An introductory course in general linguistics is required, which gives the main tools for describing phonetic, phonological and lexical phenomena.
1. Identifying the main typical illustrations of the spreading of French : - traditional areas (France regions, oïl domain, Wallonia, French-speaking Switzerland) - areas where French has been imported (Quebec, Acadia, Louisiana, Indian Ocean, etc.) - areas where French has been implemented by administrative pressure or by force (Sub-Saharan Africa, Maghreb, etc.) - areas where French spreading is link to France's cultural influence (Romania, Near East, etc.).
2. Describing, from a differential point of view, the linguistic variation in those areas, while focussing on phonetic, phonological and lexical aspects.
3. Linking up the linguistic characteristics of a given area to its historical, cultural and social context.
This course aims
1. to make masters degree students more familiar with the variation of French in Francophonia, more precisely from a geographical point of view (variation from place to place), by describing and analyzing - linguistic practices - linguistic attitudes and representations (i.e. internal approach)

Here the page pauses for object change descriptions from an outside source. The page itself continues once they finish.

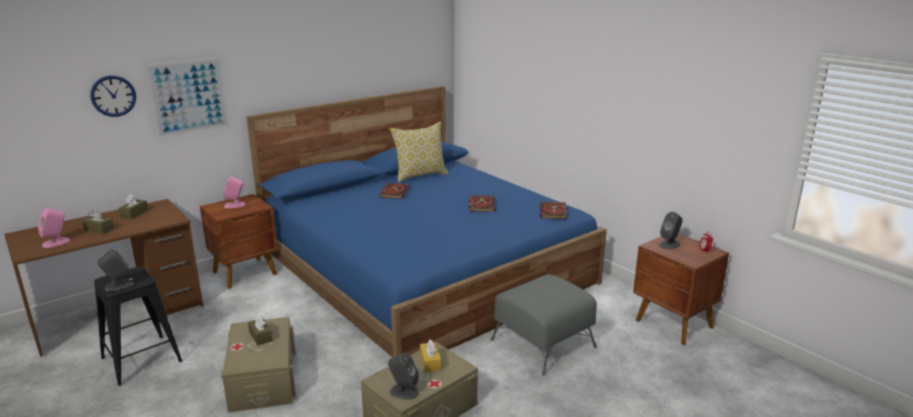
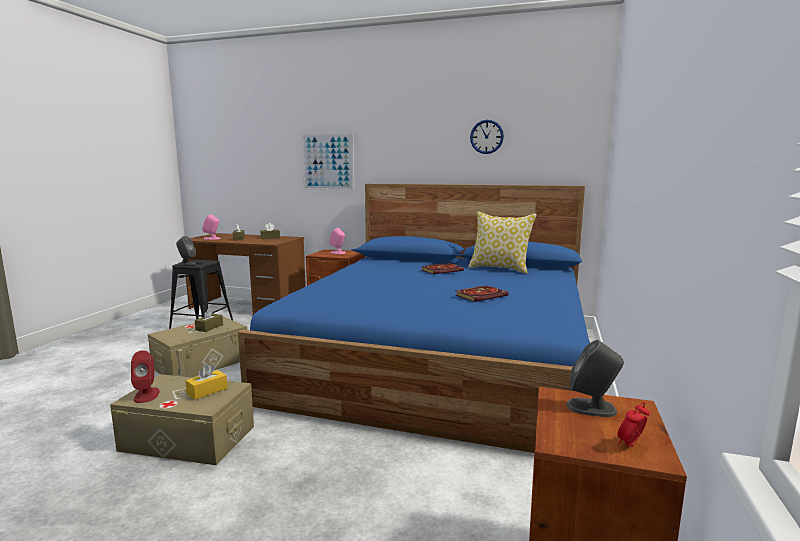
camera: 55 degrees right, 10 degrees down
(113, 96) = (281, 154): wall clock -> wall clock (486, 137)
(403, 392) = (146, 395): grey speaker -> red speaker
(543, 343) = (380, 468): grey ottoman -> none
(554, 212) = (533, 322): book -> none

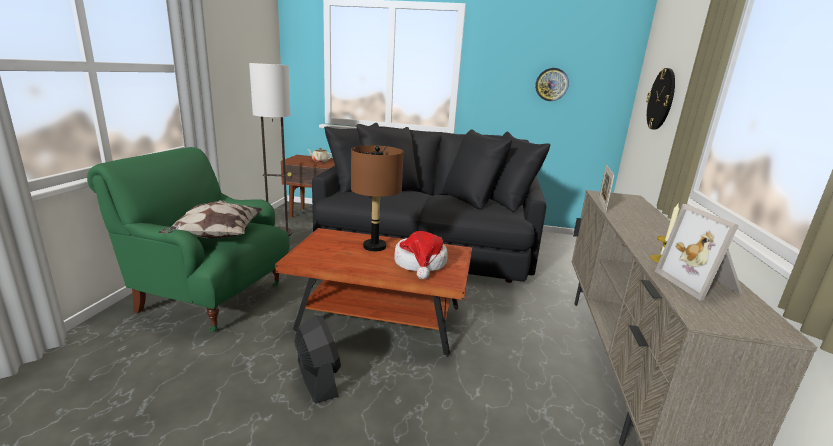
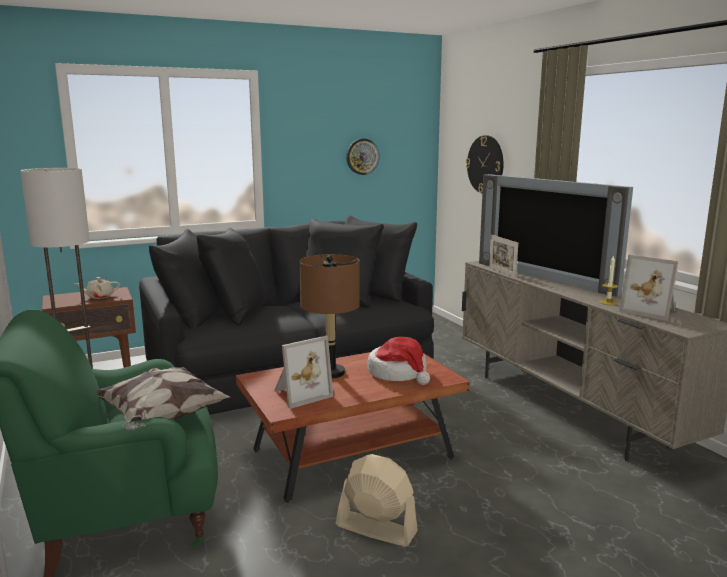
camera: 35 degrees left, 5 degrees down
(317, 378) = (376, 528): black fan -> beige fan
(327, 253) = (300, 394): none -> picture frame
(644, 219) = (547, 276): none -> television

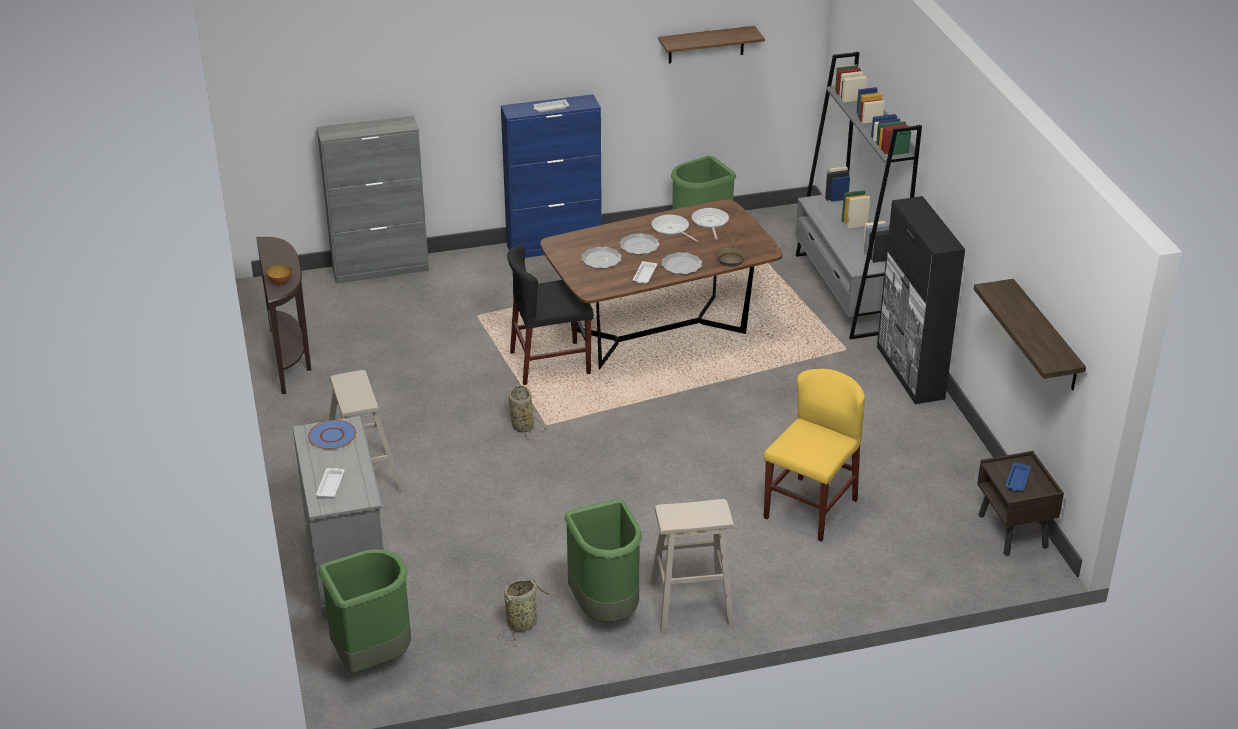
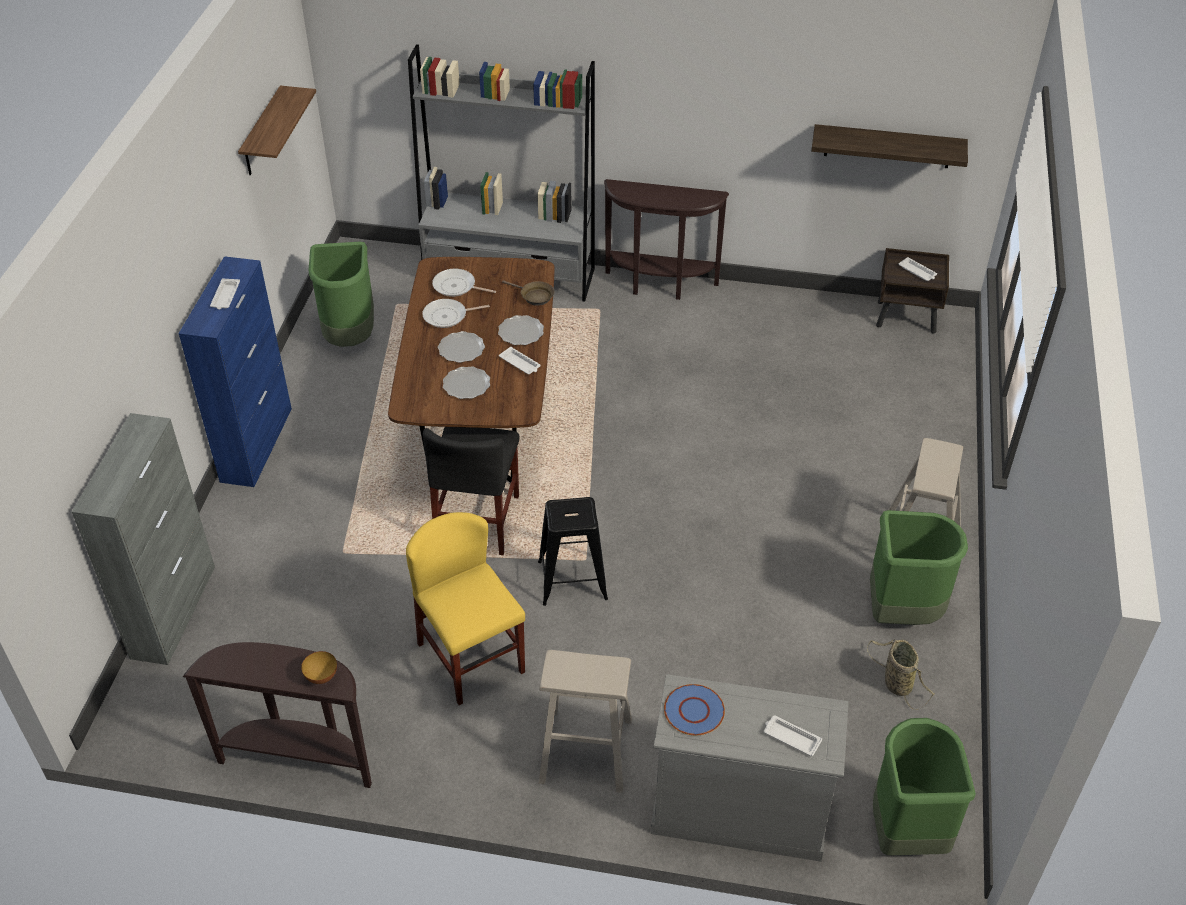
camera: 65 degrees left, 10 degrees up
(521, 425) = (573, 580): basket -> black stool
(810, 509) = (820, 421): yellow chair -> yellow chair (471, 658)
(910, 373) = (660, 286): black cabinet -> brown console table
(1017, 480) = (917, 272): blue tray -> white tray

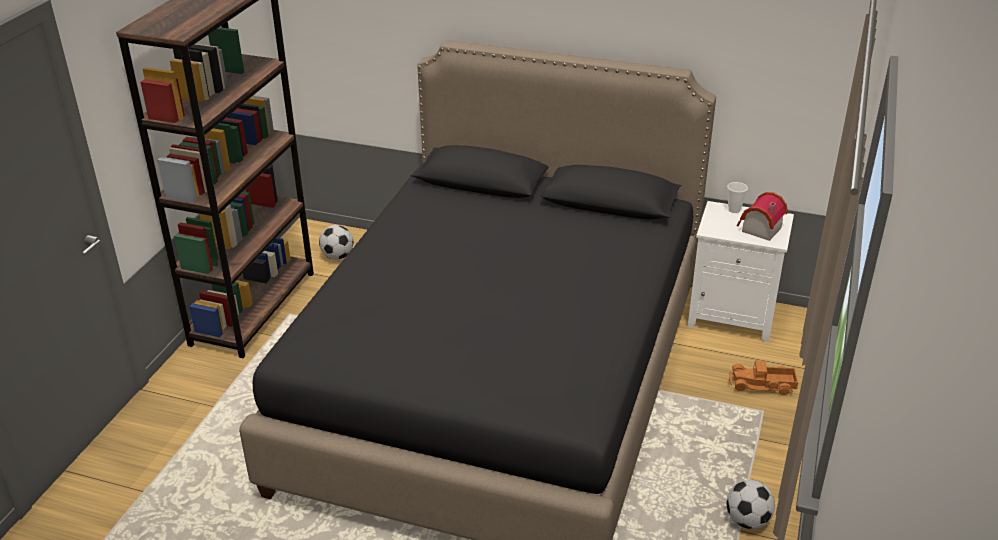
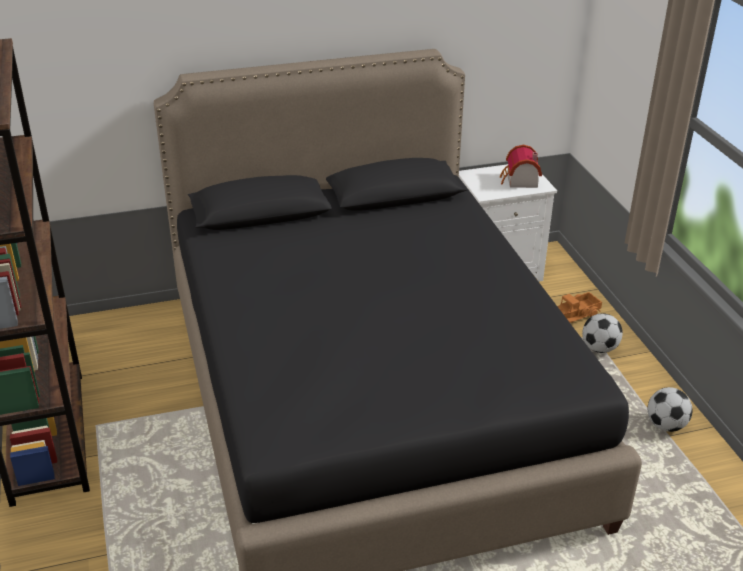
camera: 35 degrees left, 0 degrees up
(338, 256) = (91, 349): football -> football (599, 348)
(734, 210) = (484, 172): cup -> none

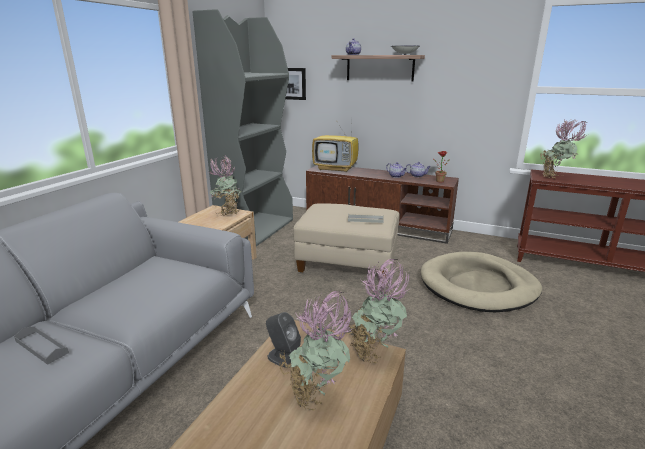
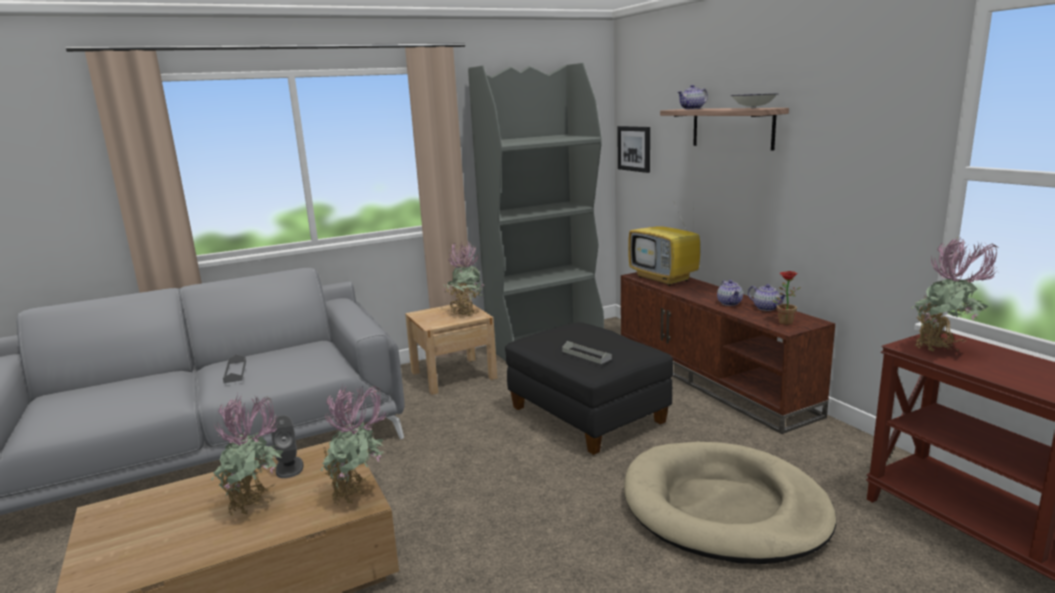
camera: 40 degrees right, 5 degrees down
(41, 347) = (149, 387): grey tray -> grey tray (235, 372)
(347, 263) = (588, 416): beige ottoman -> black ottoman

2. to link up the study of the geographical varieties of French to the sociocultural and political context of the linguistic communities. (i.e. external approach)
3. to give thought to the future of the French language and the institutional Francophonia.
The contribution of this Teaching Unit to the development and command of the skills and learning outcomes of the programme(s) can be accessed at the end of this sheet, in the section entitled “Programmes/courses offering this Teaching Unit”.
This course offers a reflective exploration of French and its variations, principally from a diatopic perspective. This theoretical reflection will be developed along two lines. On the one hand, the examination of varieties of French in different Francophone areas, in connection with different historical, cultural and social contexts; on the other hand, the lexicological approach taken by that variation in reference works (general dictionaries vs dictionaries covering linguistic variations).
The aim of this course is to enable second-cycle students to incorporate the concept of variation into their understanding of the language and to cast a critical eye over the concept of standards (within, but not limited to, the field of linguistics).
The course curriculum will enable students to tackle political and didactic questions, e.g.: what is French? Why and / or how should we protect it? How can it be described? What standards should be taught? Etc.
The formal course (22.5 hours) comprises reading material (available to students on iCampus), lectures (which are included in the course timetable) and small group work, which will lead to a written piece. The course can be followed remotely with a greater level of individual work involved.
Students must take part in a group activity in order to sit the exam. The assessment will be a written exam in the first examination session. The resit examination will be an oral exam.
Additional reading references will be provided during classes.